--- Problem to work on ---
Turn the lines below into a numbered list, leaving out any blank lines. Start at the line that has "Pronto para morar" and stop after the line that has "Santo Antônio".

+++ Exercise input

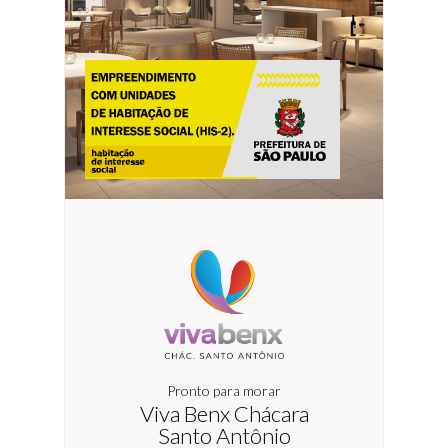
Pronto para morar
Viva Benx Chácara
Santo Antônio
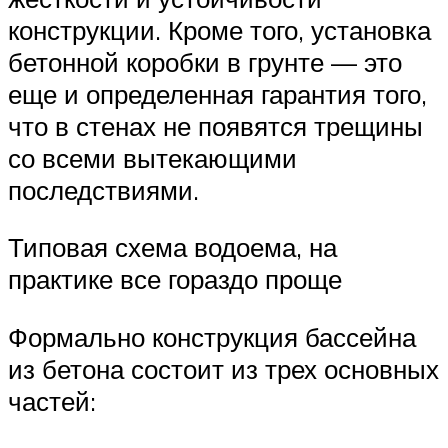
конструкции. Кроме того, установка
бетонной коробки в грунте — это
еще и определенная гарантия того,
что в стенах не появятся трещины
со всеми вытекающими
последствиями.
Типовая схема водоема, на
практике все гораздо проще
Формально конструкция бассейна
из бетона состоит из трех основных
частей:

++++++
+++ Exercise input

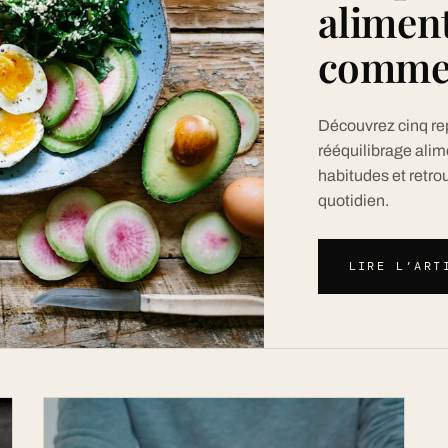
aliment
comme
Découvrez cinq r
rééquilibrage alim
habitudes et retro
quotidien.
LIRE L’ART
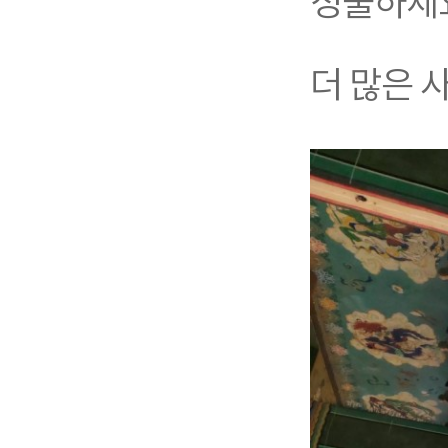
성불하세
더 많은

++++++

--- Response for this exercise ---
1. Pronto para morar
2. Viva Benx Chácara
3. Santo Antônio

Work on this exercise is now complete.